I wouldn't go with the clutchless pulley if I could get away with it though. It's there to save the belt from the inertial tendency of the alternator stator to push the belt loose and throw it off when we make those 6000 to 3800 rpm sudden decreases from a WOT 1-2 shift.

Maybe you could increase system storage capacity with a dual battery setup, maybe located in the trunk. Just use good cables. And use an isolator, or get used to buying batteries in matched pairs. Without an isolator it's very important that both batteries be well matched and have the same internal resistance.

rookie1
12-02-2005, 09:59 AM
b4 u spend a whole bunch of $$$$$, spend $100-$150 or so for an OPTIMA Yellowtop Battery. #D31 will fit(currently have one in my car). It is a deep cycle battery designed to be drawn down and recharged repeatedly. I replaced my OEM battery with this and it has done wonders for start up and lights dimming.

Rider90
12-14-2005, 05:57 PM
Add in a one farad capacitor, and back to the drawing board :rolleyes:

I'm grounding to the inner trunk sheet metal. Next step is to relocate that to a frame, and if that's the problem, be prepared for the most angry and joyus reaction...

rookie1
12-15-2005, 06:35 AM
Add in a one farad capacitor, and back to the drawing board :rolleyes:

I'm grounding to the inner trunk sheet metal. Next step is to relocate that to a frame, and if that's the problem, be prepared for the most angry and joyus reaction...
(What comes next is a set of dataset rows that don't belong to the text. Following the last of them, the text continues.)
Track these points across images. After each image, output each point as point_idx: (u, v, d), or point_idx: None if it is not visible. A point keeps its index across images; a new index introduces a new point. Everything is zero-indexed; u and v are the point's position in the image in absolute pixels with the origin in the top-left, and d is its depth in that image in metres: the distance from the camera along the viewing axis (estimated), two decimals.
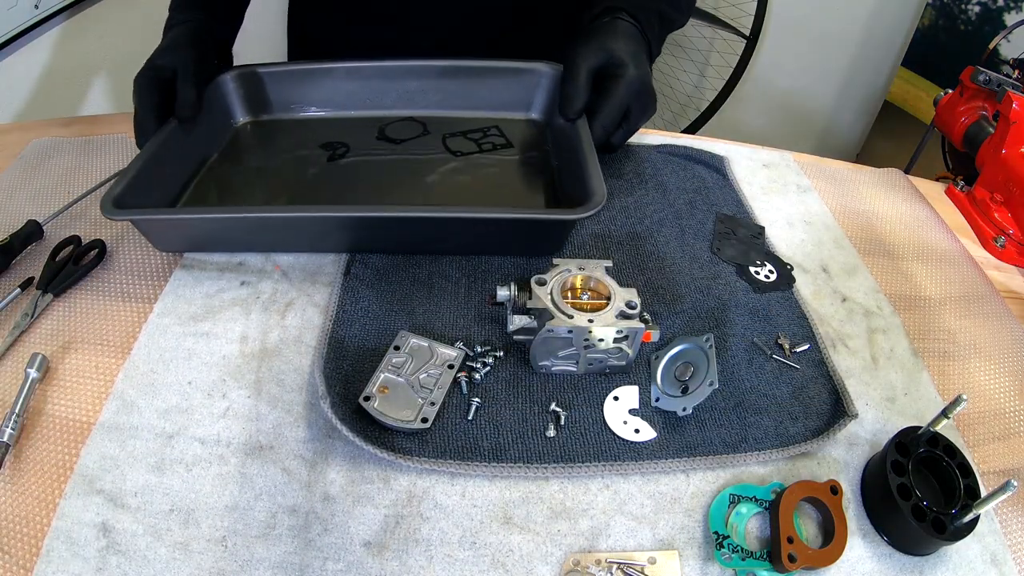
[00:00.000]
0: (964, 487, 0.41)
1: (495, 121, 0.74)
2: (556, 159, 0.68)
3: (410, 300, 0.54)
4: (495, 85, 0.73)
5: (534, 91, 0.73)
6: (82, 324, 0.51)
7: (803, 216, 0.68)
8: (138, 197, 0.54)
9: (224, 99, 0.70)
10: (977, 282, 0.63)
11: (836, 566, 0.39)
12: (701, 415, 0.47)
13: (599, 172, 0.55)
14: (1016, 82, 0.71)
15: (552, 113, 0.73)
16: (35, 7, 1.03)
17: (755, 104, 2.04)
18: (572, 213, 0.53)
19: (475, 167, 0.68)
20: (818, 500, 0.41)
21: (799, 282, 0.59)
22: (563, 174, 0.65)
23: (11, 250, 0.55)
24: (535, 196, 0.65)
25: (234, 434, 0.44)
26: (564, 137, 0.66)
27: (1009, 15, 1.43)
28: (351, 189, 0.65)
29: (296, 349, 0.50)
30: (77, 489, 0.41)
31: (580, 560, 0.39)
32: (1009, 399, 0.52)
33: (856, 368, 0.52)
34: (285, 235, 0.57)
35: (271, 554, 0.38)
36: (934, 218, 0.71)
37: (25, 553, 0.38)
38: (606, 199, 0.52)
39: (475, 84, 0.73)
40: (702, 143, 0.76)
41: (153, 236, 0.56)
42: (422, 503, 0.41)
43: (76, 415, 0.45)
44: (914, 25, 1.69)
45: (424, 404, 0.45)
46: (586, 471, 0.43)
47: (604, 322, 0.45)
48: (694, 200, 0.67)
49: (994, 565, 0.41)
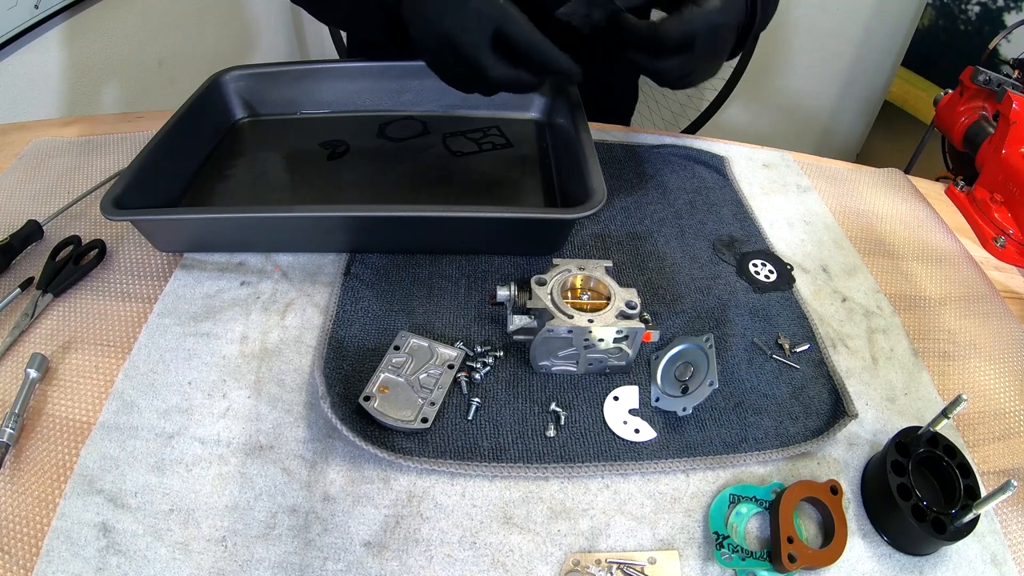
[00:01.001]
0: (964, 487, 0.41)
1: (495, 121, 0.74)
2: (556, 158, 0.68)
3: (410, 300, 0.54)
4: None
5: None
6: (82, 324, 0.51)
7: (803, 216, 0.68)
8: (138, 197, 0.54)
9: (224, 98, 0.71)
10: (977, 282, 0.63)
11: (836, 566, 0.39)
12: (701, 415, 0.47)
13: (599, 171, 0.55)
14: (1016, 82, 0.71)
15: (551, 112, 0.73)
16: (35, 7, 1.02)
17: (755, 104, 2.04)
18: (572, 212, 0.53)
19: (475, 166, 0.68)
20: (818, 500, 0.41)
21: (799, 282, 0.59)
22: (563, 173, 0.65)
23: (11, 250, 0.55)
24: (535, 196, 0.65)
25: (234, 434, 0.44)
26: (564, 136, 0.66)
27: (1009, 15, 1.43)
28: (351, 188, 0.65)
29: (296, 349, 0.50)
30: (77, 489, 0.41)
31: (580, 560, 0.39)
32: (1009, 399, 0.52)
33: (856, 368, 0.52)
34: (286, 235, 0.57)
35: (271, 554, 0.38)
36: (934, 218, 0.71)
37: (25, 553, 0.38)
38: (606, 199, 0.52)
39: None
40: (702, 143, 0.76)
41: (153, 236, 0.56)
42: (422, 503, 0.41)
43: (76, 415, 0.45)
44: (914, 25, 1.69)
45: (424, 404, 0.45)
46: (586, 471, 0.43)
47: (604, 322, 0.45)
48: (694, 200, 0.67)
49: (994, 565, 0.41)
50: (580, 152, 0.59)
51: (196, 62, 1.44)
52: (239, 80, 0.70)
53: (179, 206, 0.61)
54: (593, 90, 0.70)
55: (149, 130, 0.73)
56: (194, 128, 0.65)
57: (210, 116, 0.68)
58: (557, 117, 0.70)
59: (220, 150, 0.68)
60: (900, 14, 1.75)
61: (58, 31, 1.10)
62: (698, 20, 0.53)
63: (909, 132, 1.74)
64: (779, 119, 2.06)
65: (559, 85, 0.71)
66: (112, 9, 1.20)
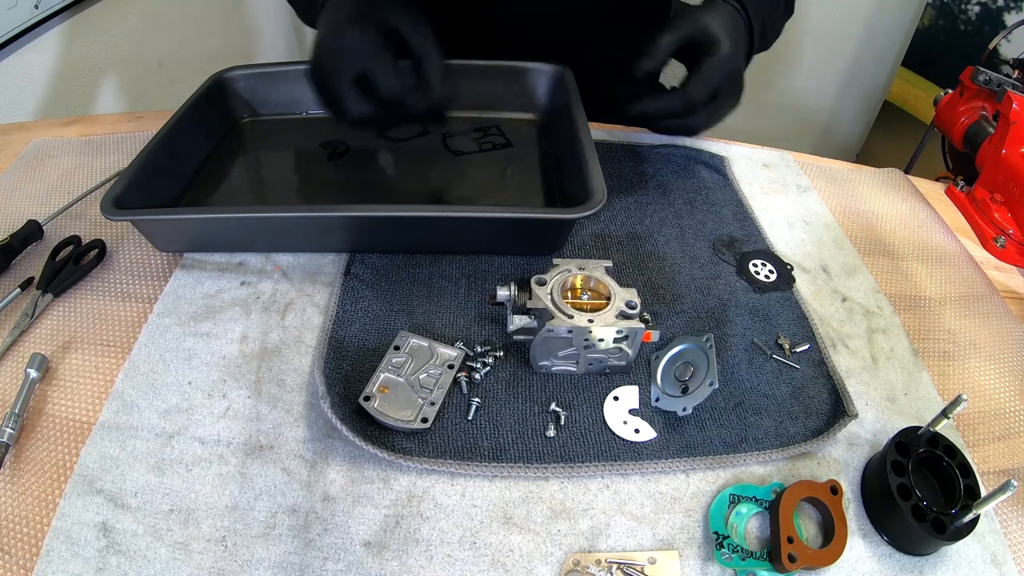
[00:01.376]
0: (964, 487, 0.41)
1: (496, 121, 0.74)
2: (556, 158, 0.68)
3: (410, 300, 0.54)
4: (496, 85, 0.73)
5: (534, 91, 0.74)
6: (82, 324, 0.51)
7: (803, 216, 0.68)
8: (139, 197, 0.54)
9: (225, 97, 0.71)
10: (977, 282, 0.63)
11: (836, 566, 0.39)
12: (701, 415, 0.47)
13: (599, 171, 0.55)
14: (1016, 82, 0.71)
15: (551, 112, 0.73)
16: (35, 7, 1.03)
17: (755, 104, 2.04)
18: (572, 212, 0.53)
19: (475, 166, 0.68)
20: (818, 500, 0.41)
21: (799, 282, 0.59)
22: (563, 173, 0.65)
23: (11, 250, 0.55)
24: (534, 195, 0.65)
25: (234, 434, 0.44)
26: (564, 136, 0.66)
27: (1009, 15, 1.43)
28: (352, 188, 0.65)
29: (296, 349, 0.50)
30: (77, 489, 0.41)
31: (580, 560, 0.39)
32: (1009, 399, 0.52)
33: (856, 368, 0.52)
34: (287, 235, 0.57)
35: (271, 554, 0.38)
36: (934, 218, 0.71)
37: (25, 553, 0.38)
38: (606, 198, 0.52)
39: (476, 83, 0.73)
40: (702, 143, 0.76)
41: (154, 236, 0.56)
42: (422, 503, 0.41)
43: (76, 415, 0.45)
44: (914, 25, 1.69)
45: (424, 404, 0.45)
46: (586, 471, 0.43)
47: (604, 322, 0.45)
48: (694, 200, 0.67)
49: (994, 565, 0.41)
50: (580, 152, 0.59)
51: (196, 62, 1.44)
52: (240, 80, 0.70)
53: (179, 206, 0.61)
54: (593, 89, 0.71)
55: (149, 130, 0.73)
56: (195, 128, 0.65)
57: (211, 116, 0.68)
58: (557, 116, 0.70)
59: (220, 150, 0.68)
60: (900, 14, 1.75)
61: (58, 31, 1.10)
62: (719, 71, 0.58)
63: (909, 132, 1.74)
64: (779, 119, 2.06)
65: (557, 83, 0.72)
66: (112, 9, 1.20)
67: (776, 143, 0.81)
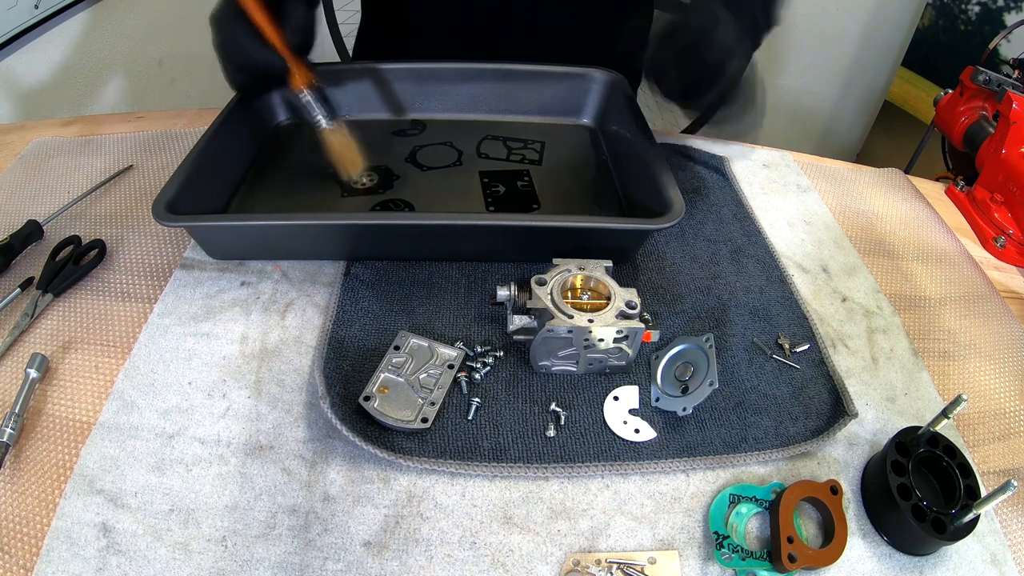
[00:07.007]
0: (964, 487, 0.41)
1: (546, 127, 0.73)
2: (615, 166, 0.67)
3: (410, 300, 0.54)
4: (546, 90, 0.72)
5: (585, 96, 0.73)
6: (82, 324, 0.51)
7: (803, 216, 0.68)
8: (188, 201, 0.52)
9: (267, 99, 0.69)
10: (977, 282, 0.63)
11: (836, 566, 0.39)
12: (701, 415, 0.47)
13: (674, 181, 0.55)
14: (1016, 82, 0.71)
15: (603, 119, 0.72)
16: (35, 7, 1.03)
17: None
18: (654, 223, 0.52)
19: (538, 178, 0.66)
20: (818, 500, 0.41)
21: (799, 282, 0.59)
22: (629, 182, 0.64)
23: (11, 250, 0.55)
24: (598, 204, 0.64)
25: (234, 434, 0.44)
26: (626, 145, 0.65)
27: (1009, 15, 1.43)
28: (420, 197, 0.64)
29: (296, 349, 0.50)
30: (77, 489, 0.41)
31: (580, 560, 0.39)
32: (1009, 399, 0.52)
33: (856, 368, 0.52)
34: (360, 242, 0.55)
35: (271, 554, 0.38)
36: (934, 218, 0.71)
37: (25, 553, 0.38)
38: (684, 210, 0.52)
39: (526, 88, 0.72)
40: (702, 143, 0.76)
41: (209, 244, 0.55)
42: (422, 503, 0.41)
43: (76, 415, 0.45)
44: (914, 25, 1.69)
45: (424, 404, 0.45)
46: (586, 471, 0.43)
47: (604, 322, 0.45)
48: (694, 200, 0.67)
49: (994, 565, 0.41)
50: (650, 162, 0.58)
51: (196, 62, 1.44)
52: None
53: (227, 212, 0.59)
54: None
55: (149, 130, 0.73)
56: (238, 130, 0.63)
57: (253, 117, 0.66)
58: (609, 123, 0.69)
59: (264, 152, 0.67)
60: (900, 14, 1.75)
61: (58, 31, 1.10)
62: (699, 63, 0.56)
63: (909, 132, 1.73)
64: (779, 119, 2.06)
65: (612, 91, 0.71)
66: (112, 9, 1.20)
67: (776, 143, 0.81)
The studs for the bottom cushion of the rear seat make a good ground with some judicious use of sandpaper. As far as adding the capacitor,....I put one in because I had one laying around, I still think that their usefulness is questionable and they were dreamed up by the marketing departments.
Did you try a yellow top yet?

Rider90
12-15-2005, 09:56 AM
The studs for the bottom cushion of the rear seat make a good ground with some judicious use of sandpaper. As far as adding the capacitor,....I put one in because I had one laying around, I still think that their usefulness is questionable and they were dreamed up by the marketing departments.
Did you try a yellow top yet?
No yellow top yet, I'll try a better ground, then I'll wire up two new batteries...we'll go from there...I think the dual batteries will do the trick.

ckadiddle
12-15-2005, 10:06 AM
A 1000 watt subwoofer amp? WooHoo! More Power!!!